Maria "Ken" FigueroaMD
University of Miami
Project Term: July 1, 2018 - June 30, 2023
Our lab is focused on understanding how age-related epigenetic deregulation contributes to driving the functional decline of the hematopoietic system we see as we age. We are using genome-wide sequencing approaches to understand the changes in human hematopoietic stem and progenitor cells (HSPC) with aging at epigenomic level, along with in vitro and in vivo modeling of key changes that we hypothesize are the responsible drivers of the aging decline phenotype. Our overarching goal is to identify key drivers of functional HSPC decline to ultimately develop methods for modulating these drivers and achieve HSC rejuvenation.

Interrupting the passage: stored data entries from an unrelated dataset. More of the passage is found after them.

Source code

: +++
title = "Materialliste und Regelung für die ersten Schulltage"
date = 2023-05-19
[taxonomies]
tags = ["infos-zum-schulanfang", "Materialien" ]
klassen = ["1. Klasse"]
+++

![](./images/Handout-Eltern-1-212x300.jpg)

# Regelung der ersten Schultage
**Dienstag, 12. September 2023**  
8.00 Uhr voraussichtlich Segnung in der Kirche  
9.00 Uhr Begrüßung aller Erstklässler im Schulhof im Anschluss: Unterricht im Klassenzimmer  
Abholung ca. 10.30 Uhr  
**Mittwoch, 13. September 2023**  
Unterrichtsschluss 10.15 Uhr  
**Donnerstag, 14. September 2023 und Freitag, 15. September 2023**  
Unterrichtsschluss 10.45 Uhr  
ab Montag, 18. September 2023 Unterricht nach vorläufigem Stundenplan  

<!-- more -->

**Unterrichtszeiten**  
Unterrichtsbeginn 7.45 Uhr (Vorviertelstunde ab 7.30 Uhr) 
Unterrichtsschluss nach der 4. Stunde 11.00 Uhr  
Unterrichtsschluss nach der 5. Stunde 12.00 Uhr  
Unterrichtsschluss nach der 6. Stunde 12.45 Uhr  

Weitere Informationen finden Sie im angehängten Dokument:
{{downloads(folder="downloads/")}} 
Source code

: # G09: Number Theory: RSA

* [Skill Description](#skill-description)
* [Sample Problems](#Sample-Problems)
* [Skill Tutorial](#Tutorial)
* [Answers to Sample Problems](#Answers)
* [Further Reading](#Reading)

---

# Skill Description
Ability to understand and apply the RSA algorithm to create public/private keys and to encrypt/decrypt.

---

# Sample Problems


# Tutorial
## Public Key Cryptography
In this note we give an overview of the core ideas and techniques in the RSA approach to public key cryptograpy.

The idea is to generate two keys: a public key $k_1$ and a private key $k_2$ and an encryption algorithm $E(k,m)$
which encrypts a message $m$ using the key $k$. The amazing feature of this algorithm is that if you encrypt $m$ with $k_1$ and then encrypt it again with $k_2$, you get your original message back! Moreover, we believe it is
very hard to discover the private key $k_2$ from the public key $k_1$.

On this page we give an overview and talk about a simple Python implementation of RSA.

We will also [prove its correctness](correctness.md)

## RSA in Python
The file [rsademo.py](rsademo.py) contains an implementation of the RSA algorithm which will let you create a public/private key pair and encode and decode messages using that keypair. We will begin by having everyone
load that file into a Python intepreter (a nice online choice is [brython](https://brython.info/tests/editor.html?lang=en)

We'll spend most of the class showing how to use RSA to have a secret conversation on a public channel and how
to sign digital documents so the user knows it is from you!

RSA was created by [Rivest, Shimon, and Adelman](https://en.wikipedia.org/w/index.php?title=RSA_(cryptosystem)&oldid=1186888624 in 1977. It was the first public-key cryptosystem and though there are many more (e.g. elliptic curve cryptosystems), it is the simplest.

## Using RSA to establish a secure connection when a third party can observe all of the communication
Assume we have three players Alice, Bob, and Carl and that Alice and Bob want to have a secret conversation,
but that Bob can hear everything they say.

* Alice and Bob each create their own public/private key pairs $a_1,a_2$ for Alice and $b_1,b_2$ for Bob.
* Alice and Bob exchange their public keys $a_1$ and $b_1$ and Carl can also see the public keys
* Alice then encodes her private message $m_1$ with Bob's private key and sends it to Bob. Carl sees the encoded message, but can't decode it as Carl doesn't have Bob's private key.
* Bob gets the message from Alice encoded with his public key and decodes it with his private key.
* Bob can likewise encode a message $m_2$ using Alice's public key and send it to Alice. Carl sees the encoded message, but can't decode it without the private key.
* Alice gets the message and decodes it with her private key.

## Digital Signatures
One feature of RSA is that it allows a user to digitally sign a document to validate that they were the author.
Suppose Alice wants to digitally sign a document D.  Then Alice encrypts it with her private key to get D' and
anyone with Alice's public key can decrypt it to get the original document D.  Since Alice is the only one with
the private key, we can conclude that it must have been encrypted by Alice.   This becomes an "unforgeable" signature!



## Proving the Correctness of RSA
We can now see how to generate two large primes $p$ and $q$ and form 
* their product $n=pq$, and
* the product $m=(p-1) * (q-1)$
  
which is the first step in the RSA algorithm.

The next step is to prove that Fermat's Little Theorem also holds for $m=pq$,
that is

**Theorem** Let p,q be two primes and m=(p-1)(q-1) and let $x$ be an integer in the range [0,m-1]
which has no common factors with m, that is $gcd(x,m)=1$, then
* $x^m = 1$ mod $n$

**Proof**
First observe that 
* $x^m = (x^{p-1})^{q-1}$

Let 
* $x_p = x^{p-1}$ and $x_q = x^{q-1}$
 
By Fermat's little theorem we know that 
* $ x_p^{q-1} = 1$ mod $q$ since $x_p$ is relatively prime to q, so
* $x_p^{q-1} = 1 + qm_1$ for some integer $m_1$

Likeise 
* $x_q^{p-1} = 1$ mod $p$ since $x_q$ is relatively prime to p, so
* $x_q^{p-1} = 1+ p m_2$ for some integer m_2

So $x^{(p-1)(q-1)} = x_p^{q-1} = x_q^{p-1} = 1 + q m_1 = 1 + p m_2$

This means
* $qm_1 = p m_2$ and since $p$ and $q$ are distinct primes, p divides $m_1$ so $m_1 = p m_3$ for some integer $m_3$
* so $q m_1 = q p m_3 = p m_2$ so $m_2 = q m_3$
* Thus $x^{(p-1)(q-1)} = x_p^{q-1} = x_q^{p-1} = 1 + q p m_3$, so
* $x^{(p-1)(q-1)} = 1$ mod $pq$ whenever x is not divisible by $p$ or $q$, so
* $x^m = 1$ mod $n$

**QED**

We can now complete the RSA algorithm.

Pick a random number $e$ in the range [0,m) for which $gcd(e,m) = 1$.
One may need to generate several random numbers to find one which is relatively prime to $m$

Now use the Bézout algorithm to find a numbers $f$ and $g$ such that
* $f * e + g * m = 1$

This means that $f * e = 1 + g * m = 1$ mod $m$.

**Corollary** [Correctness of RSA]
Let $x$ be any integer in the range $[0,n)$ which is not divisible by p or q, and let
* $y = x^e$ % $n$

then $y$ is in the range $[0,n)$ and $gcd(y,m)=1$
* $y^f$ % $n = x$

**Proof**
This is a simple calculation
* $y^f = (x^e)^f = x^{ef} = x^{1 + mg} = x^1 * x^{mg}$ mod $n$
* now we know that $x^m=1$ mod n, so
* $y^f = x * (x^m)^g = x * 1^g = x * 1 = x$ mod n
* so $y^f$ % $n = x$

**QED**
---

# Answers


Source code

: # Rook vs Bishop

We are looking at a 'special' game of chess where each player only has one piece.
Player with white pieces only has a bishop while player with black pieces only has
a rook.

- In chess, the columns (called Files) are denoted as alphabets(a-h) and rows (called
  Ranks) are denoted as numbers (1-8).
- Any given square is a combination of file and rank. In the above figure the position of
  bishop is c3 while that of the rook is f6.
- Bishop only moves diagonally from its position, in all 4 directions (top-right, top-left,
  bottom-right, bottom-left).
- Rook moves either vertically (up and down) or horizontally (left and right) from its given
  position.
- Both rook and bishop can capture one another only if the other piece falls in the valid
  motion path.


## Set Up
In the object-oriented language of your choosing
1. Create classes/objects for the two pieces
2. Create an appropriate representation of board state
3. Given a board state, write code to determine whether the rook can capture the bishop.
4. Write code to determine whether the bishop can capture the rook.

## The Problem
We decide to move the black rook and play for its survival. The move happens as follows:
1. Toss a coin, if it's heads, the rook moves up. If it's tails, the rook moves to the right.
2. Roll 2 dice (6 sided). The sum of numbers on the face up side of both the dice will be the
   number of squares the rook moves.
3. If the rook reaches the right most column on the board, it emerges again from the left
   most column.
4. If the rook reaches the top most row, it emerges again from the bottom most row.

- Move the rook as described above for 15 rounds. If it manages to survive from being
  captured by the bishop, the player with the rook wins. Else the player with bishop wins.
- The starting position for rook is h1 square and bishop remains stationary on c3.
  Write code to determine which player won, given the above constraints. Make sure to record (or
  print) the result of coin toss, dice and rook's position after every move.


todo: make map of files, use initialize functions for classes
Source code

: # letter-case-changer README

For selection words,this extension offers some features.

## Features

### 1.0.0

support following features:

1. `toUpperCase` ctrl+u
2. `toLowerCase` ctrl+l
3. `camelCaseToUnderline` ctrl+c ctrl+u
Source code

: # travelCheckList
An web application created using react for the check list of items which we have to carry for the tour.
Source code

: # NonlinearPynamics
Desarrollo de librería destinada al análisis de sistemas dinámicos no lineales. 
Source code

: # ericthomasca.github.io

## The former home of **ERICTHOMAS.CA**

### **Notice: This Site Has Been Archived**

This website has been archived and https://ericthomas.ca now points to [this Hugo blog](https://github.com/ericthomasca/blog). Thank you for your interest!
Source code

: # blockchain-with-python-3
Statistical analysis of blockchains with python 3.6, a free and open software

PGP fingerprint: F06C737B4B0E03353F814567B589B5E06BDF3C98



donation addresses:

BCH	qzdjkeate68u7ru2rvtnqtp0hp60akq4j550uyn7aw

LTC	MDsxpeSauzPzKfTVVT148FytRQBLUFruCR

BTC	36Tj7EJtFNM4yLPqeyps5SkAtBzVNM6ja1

Blood cells are essential for oxygenating tissue, fighting infections and healing wounds. These cells are manufactured in the bone marrow by specialized stem cells known as hematopoietic stem cells (HSC). As we age, these HSCs begin to show signs of dysfunction, not only becoming less efficient at producing mature blood cells but also becoming more likely than their young counterparts to produce malignant cells, resulting in acute leukemias and myelodysplastic syndromes. Inside every cell in the body there is the genetic material, DNA, which contains the information required for a cell’s survival and function. Despite the variety of functions and lifespans of the body’s hundreds of specialized cells, they all contain identical genetic material. Similar to a computer that requires specialized software to be able to support the specific needs of different users, cells have specialized software that programs their well-defined functions. This specialized biological software is the epigenome of a cell and consists of a series of chemical modifications to the DNA, which tell the cells how they should behave by telling them which components of the genetic information need to be used at any given time. We have previously shown that as we age, the epigenetic code of HSCs becomes corrupted, putting these cells at risk for biological dysfunction. Studies have identified specific genes that become deregulated in aged HSC that contribute to their dysfunction. We will follow up on this observation, testing how Lamin A, a gene that functions to help maintain the nuclear structure and whose expression goes down significantly with age, may contribute to the functional changes seen in aged HSC. In addition, we will explore the origin of the epigenetic corruption by testing whether the changes originate within the HSC or whether they are secondary to signals from the bone marrow microenvironment, where HSCs reside. It is becoming increasingly clear that the microenvironment influences the nearby tumor cells of many cancer types, and our research will help clarify this interaction for leukemias and myelodysplastic syndromes. Finally, we will compare the age-related changes in HSC to the aberrant epigenetic programs identified in acute leukemias and myelodysplastic syndromes in order to identify which age-acquired abnormalities may contribute to the development of these malignancies and could thus be targeted for prevention or early intervention.